What needs to be done:
Omitting all images, output the entries that follow exactly as written.

Excerpted records:

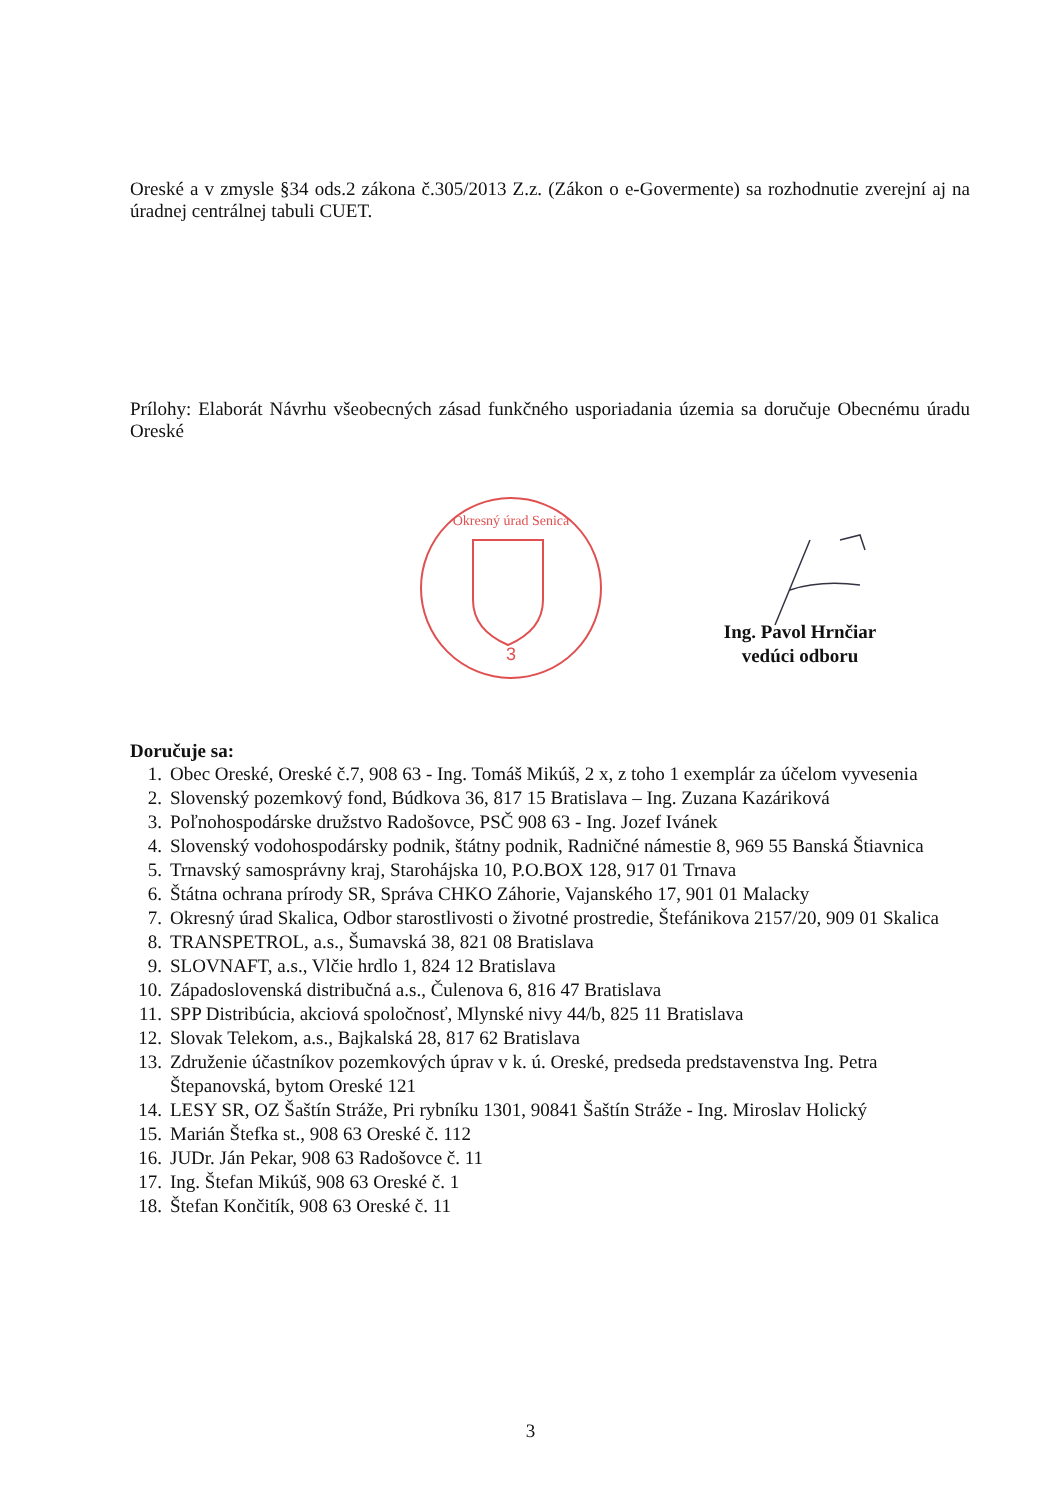Oreské a v zmysle §34 ods.2 zákona č.305/2013 Z.z. (Zákon o e-Govermente) sa rozhodnutie zverejní aj na úradnej centrálnej tabuli CUET.
Prílohy: Elaborát Návrhu všeobecných zásad funkčného usporiadania územia sa doručuje Obecnému úradu Oreské
3
Okresný úrad Senica
Ing. Pavol Hrnčiar
vedúci odboru
Doručuje sa:
1. Obec Oreské, Oreské č.7, 908 63 - Ing. Tomáš Mikúš, 2 x, z toho 1 exemplár za účelom vyvesenia
2. Slovenský pozemkový fond, Búdkova 36, 817 15 Bratislava – Ing. Zuzana Kazáriková
3. Poľnohospodárske družstvo Radošovce, PSČ 908 63 - Ing. Jozef Ivánek
4. Slovenský vodohospodársky podnik, štátny podnik, Radničné námestie 8, 969 55 Banská Štiavnica
5. Trnavský samosprávny kraj, Starohájska 10, P.O.BOX 128, 917 01 Trnava
6. Štátna ochrana prírody SR, Správa CHKO Záhorie, Vajanského 17, 901 01 Malacky
7. Okresný úrad Skalica, Odbor starostlivosti o životné prostredie, Štefánikova 2157/20, 909 01 Skalica
8. TRANSPETROL, a.s., Šumavská 38, 821 08 Bratislava
9. SLOVNAFT, a.s., Vlčie hrdlo 1, 824 12 Bratislava
10. Západoslovenská distribučná a.s., Čulenova 6, 816 47 Bratislava
11. SPP Distribúcia, akciová spoločnosť, Mlynské nivy 44/b, 825 11 Bratislava
12. Slovak Telekom, a.s., Bajkalská 28, 817 62 Bratislava
13. Združenie účastníkov pozemkových úprav v k. ú. Oreské, predseda predstavenstva Ing. Petra Štepanovská, bytom Oreské 121
14. LESY SR, OZ Šaštín Stráže, Pri rybníku 1301, 90841 Šaštín Stráže - Ing. Miroslav Holický
15. Marián Štefka st., 908 63 Oreské č. 112
16. JUDr. Ján Pekar, 908 63 Radošovce č. 11
17. Ing. Štefan Mikúš, 908 63 Oreské č. 1
18. Štefan Končitík, 908 63 Oreské č. 11
3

Exercise solution:
Oreské a v zmysle §34 ods.2 zákona č.305/2013 Z.z. (Zákon o e-Govermente) sa rozhodnutie zverejní aj na úradnej centrálnej tabuli CUET.
Prílohy: Elaborát Návrhu všeobecných zásad funkčného usporiadania územia sa doručuje Obecnému úradu Oreské
3
Okresný úrad Senica
Ing. Pavol Hrnčiar
vedúci odboru
Doručuje sa:
1. Obec Oreské, Oreské č.7, 908 63 - Ing. Tomáš Mikúš, 2 x, z toho 1 exemplár za účelom vyvesenia
2. Slovenský pozemkový fond, Búdkova 36, 817 15 Bratislava – Ing. Zuzana Kazáriková
3. Poľnohospodárske družstvo Radošovce, PSČ 908 63 - Ing. Jozef Ivánek
4. Slovenský vodohospodársky podnik, štátny podnik, Radničné námestie 8, 969 55 Banská Štiavnica
5. Trnavský samosprávny kraj, Starohájska 10, P.O.BOX 128, 917 01 Trnava
6. Štátna ochrana prírody SR, Správa CHKO Záhorie, Vajanského 17, 901 01 Malacky
7. Okresný úrad Skalica, Odbor starostlivosti o životné prostredie, Štefánikova 2157/20, 909 01 Skalica
8. TRANSPETROL, a.s., Šumavská 38, 821 08 Bratislava
9. SLOVNAFT, a.s., Vlčie hrdlo 1, 824 12 Bratislava
10. Západoslovenská distribučná a.s., Čulenova 6, 816 47 Bratislava
11. SPP Distribúcia, akciová spoločnosť, Mlynské nivy 44/b, 825 11 Bratislava
12. Slovak Telekom, a.s., Bajkalská 28, 817 62 Bratislava
13. Združenie účastníkov pozemkových úprav v k. ú. Oreské, predseda predstavenstva Ing. Petra Štepanovská, bytom Oreské 121
14. LESY SR, OZ Šaštín Stráže, Pri rybníku 1301, 90841 Šaštín Stráže - Ing. Miroslav Holický
15. Marián Štefka st., 908 63 Oreské č. 112
16. JUDr. Ján Pekar, 908 63 Radošovce č. 11
17. Ing. Štefan Mikúš, 908 63 Oreské č. 1
18. Štefan Končitík, 908 63 Oreské č. 11
3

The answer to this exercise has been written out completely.